Due to lagging PC and printer sales, revenue fell and restructuring has taken its toll

Aug 23, 2012 17:31 GMT  ·  By

HP is still the greatest PC maker, in addition to the major supplier of enterprise products, but this is becoming a liability if the third quarter financial results are anything to go by.

As people are eagerly buying tablets and other consumer electronics, they aren't as invested in PCs, for a number of reasons.

Market saturation is one factor, while the other is that two- and three-year-old systems can play games and run most programs of today just fine, except, maybe, those with DirectX 11 graphics.

At any rate, the PC market has been dragging its feet, and so has the printer segment.

Due to these factors and to restructuring costs of $8.8 billion (7 billion Euro), HP failed to increase its profit in the third quarter of its fiscal year 2012, which ended on July 31.

"HP is still in the early stages of a multi-year turnaround, and we're making decent progress despite the headwinds," said Meg Whitman, HP president and chief executive officer.

"During the quarter we took important steps to focus on strategic priorities, manage costs, drive needed organizational change, and improve the balance sheet.

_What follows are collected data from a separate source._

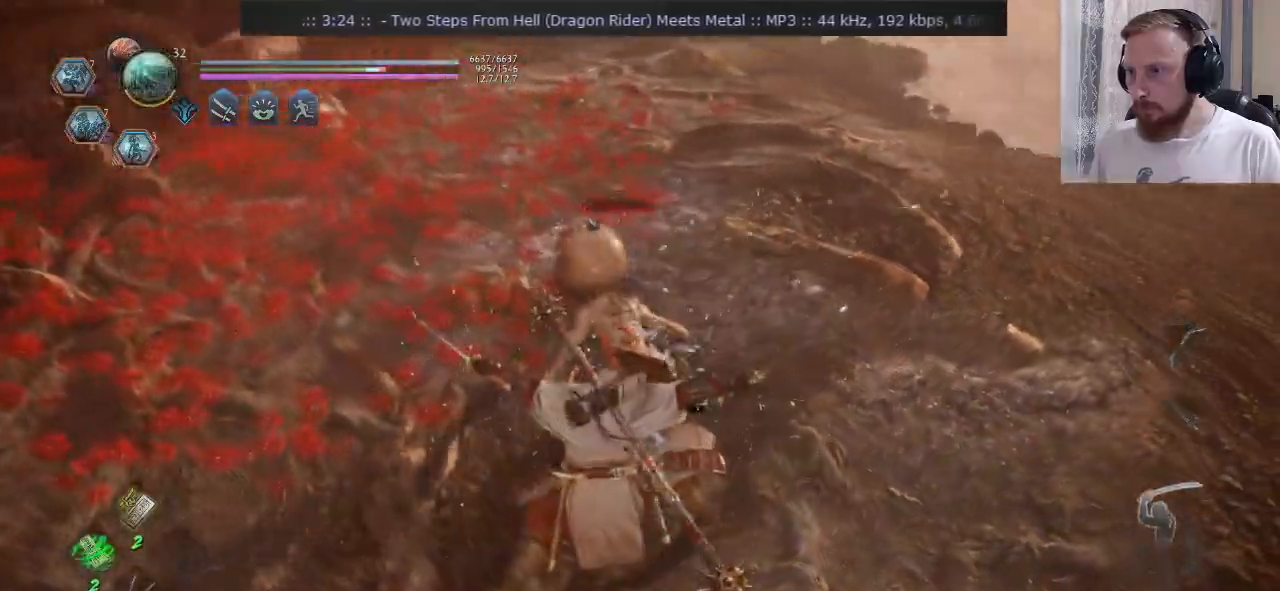
Gameplay with a controller (PlayStation layout); each line is a JSON object with the inputs held at the frame after it. "events" lists button and stick changes between this image and that frame as [ms after this image, input, new state], when the widget could be followed in between. Not read: L1 R1.
{"buttons": [], "left_stick": "down", "right_stick": "center", "events": [[50, "DPAD_RIGHT", "up"], [117, "DPAD_RIGHT", "down"], [184, "DPAD_RIGHT", "up"], [217, "R2", "up"], [267, "CROSS", "down"], [284, "left_stick", "down"], [367, "CROSS", "up"]]}
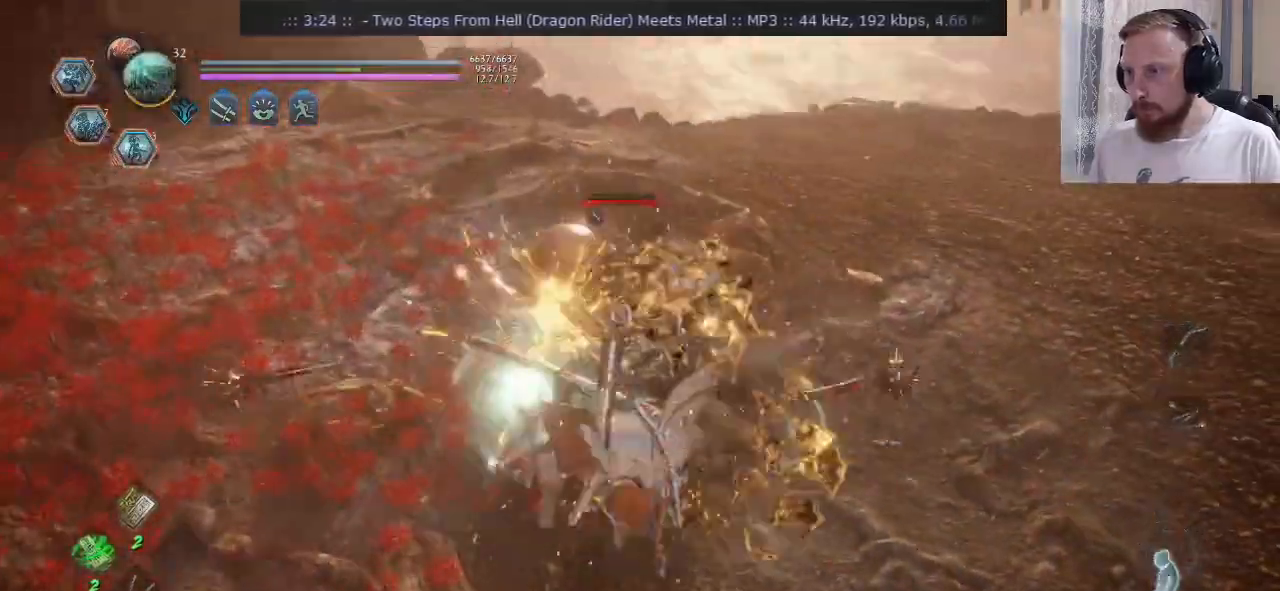
{"buttons": ["R2"], "left_stick": "up-right", "right_stick": "center", "events": [[400, "R2", "down"], [400, "left_stick", "right"], [450, "left_stick", "up-right"]]}
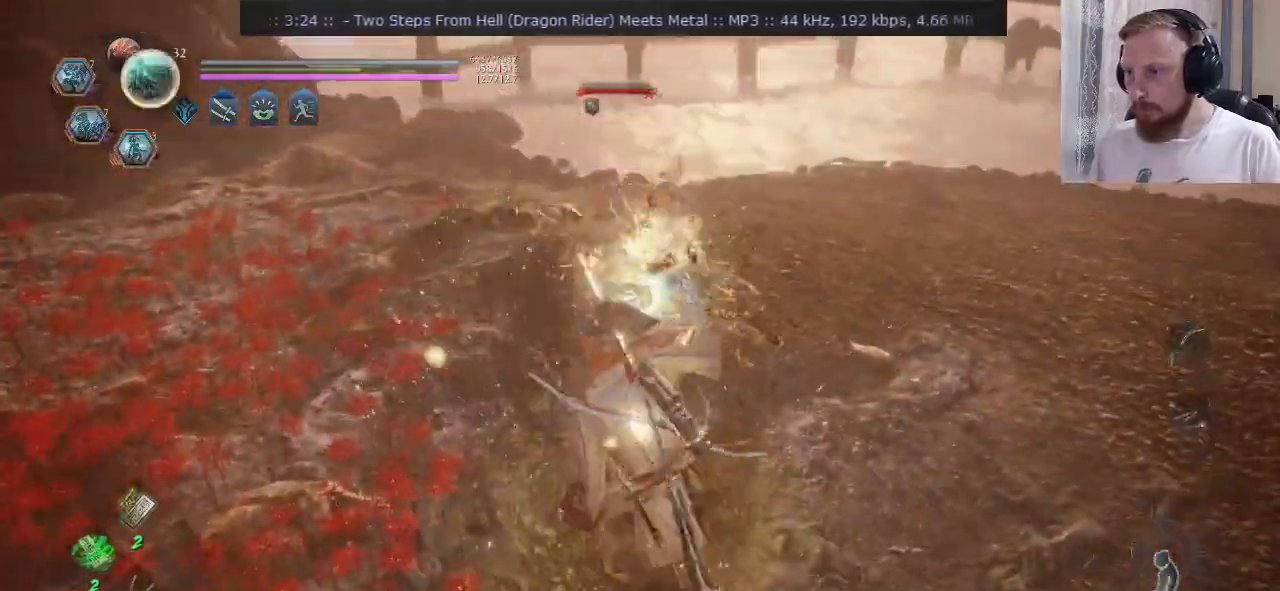
{"buttons": ["CROSS"], "left_stick": "up", "right_stick": "center", "events": [[34, "TRIANGLE", "down"], [201, "TRIANGLE", "up"], [234, "R2", "up"], [284, "left_stick", "down-right"], [334, "CROSS", "down"], [367, "left_stick", "up-right"], [467, "left_stick", "up"]]}
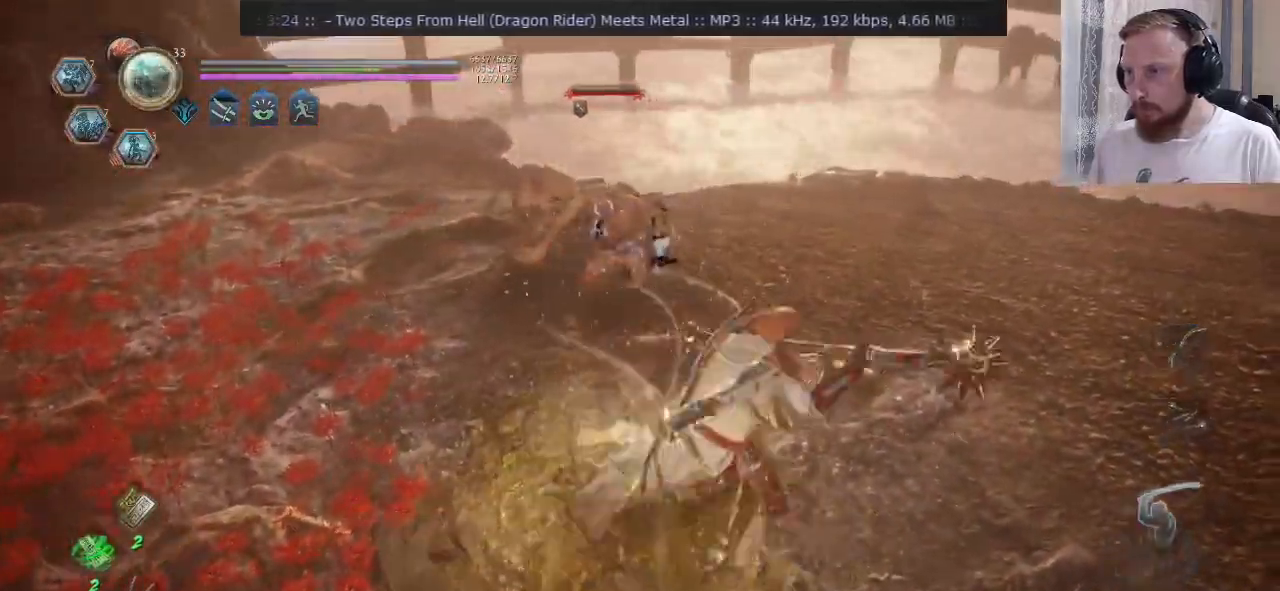
{"buttons": ["CROSS", "SQUARE"], "left_stick": "up", "right_stick": "center", "events": [[133, "SQUARE", "down"]]}
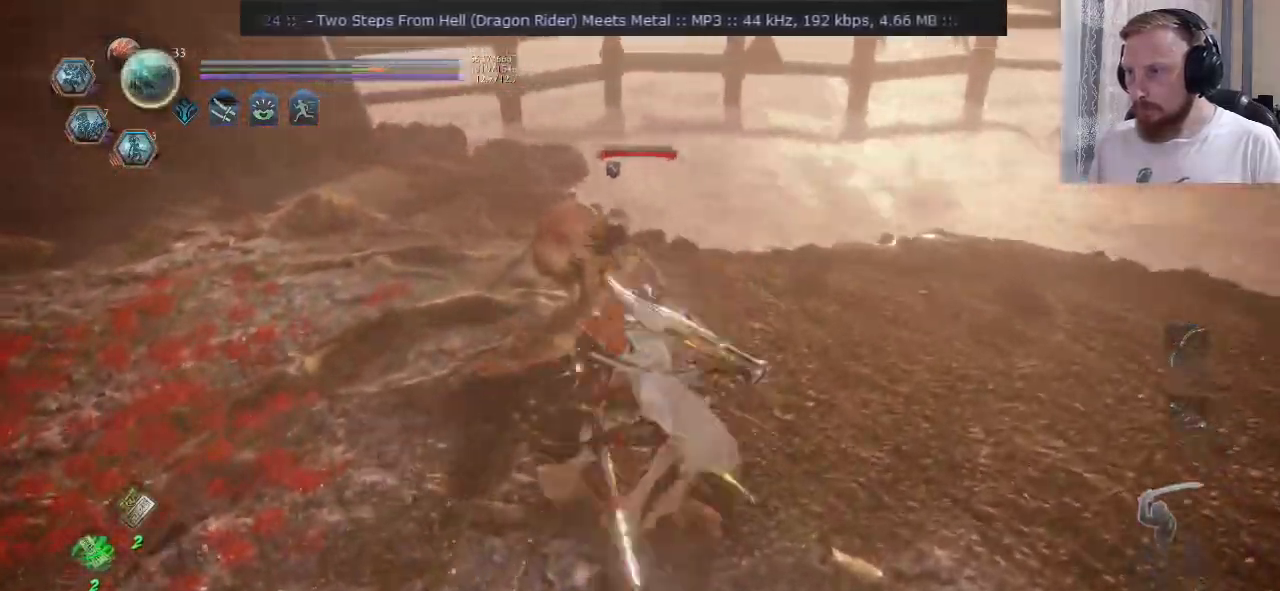
{"buttons": ["CROSS", "SQUARE"], "left_stick": "up", "right_stick": "center", "events": []}
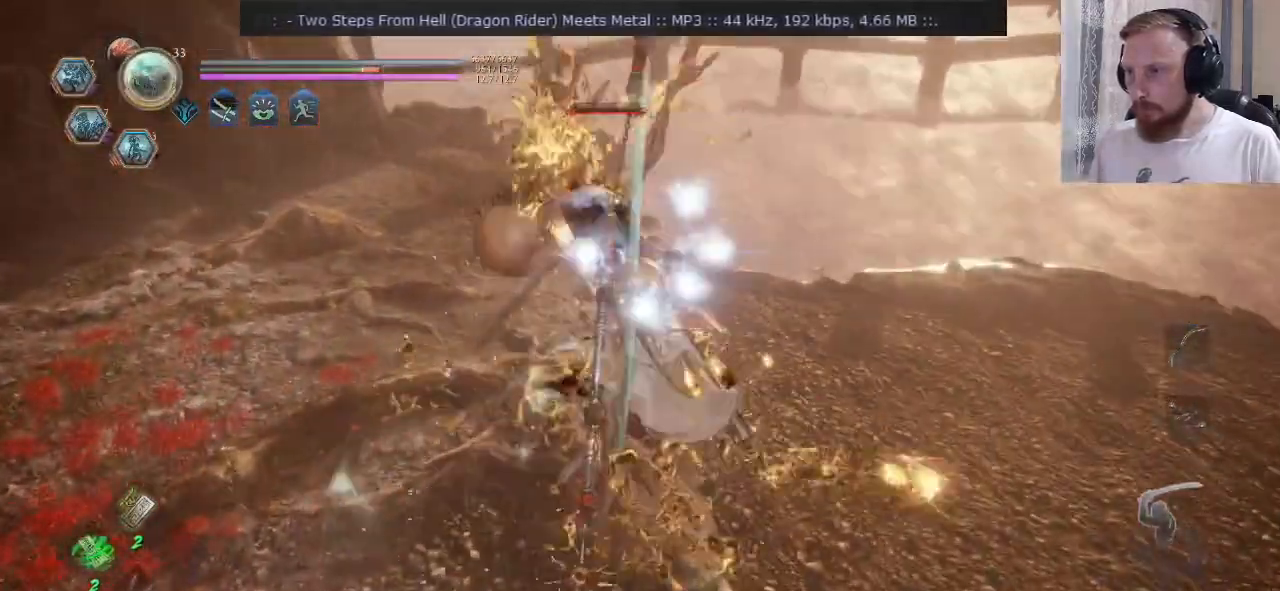
{"buttons": ["SQUARE", "R2"], "left_stick": "center", "right_stick": "center", "events": [[167, "CROSS", "up"], [167, "SQUARE", "up"], [183, "left_stick", "center"], [267, "R2", "down"], [283, "TRIANGLE", "down"], [350, "TRIANGLE", "up"], [434, "SQUARE", "down"]]}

We continue to deliver on what we say we will do."

Total revenue was of $29.7 billion (23.6 billion Euro), 5% below the sum accumulated in the same period of the previous year (2011) and $1 billion less than in Q2 FY12.

Total desktop unit shipments slid down 6%, notebooks dropped 12 percent and printers by 3%.

What HP does on the tablet market, and Windows RT on ARM in particular, is bound to influence the corporation's upcoming months.

Last we heard, it won't be part of the first group of Windows RT brands, but we also know that HP has every intention to maintain a strong presence on the slate segment as a whole. We'll wait and see what happens next.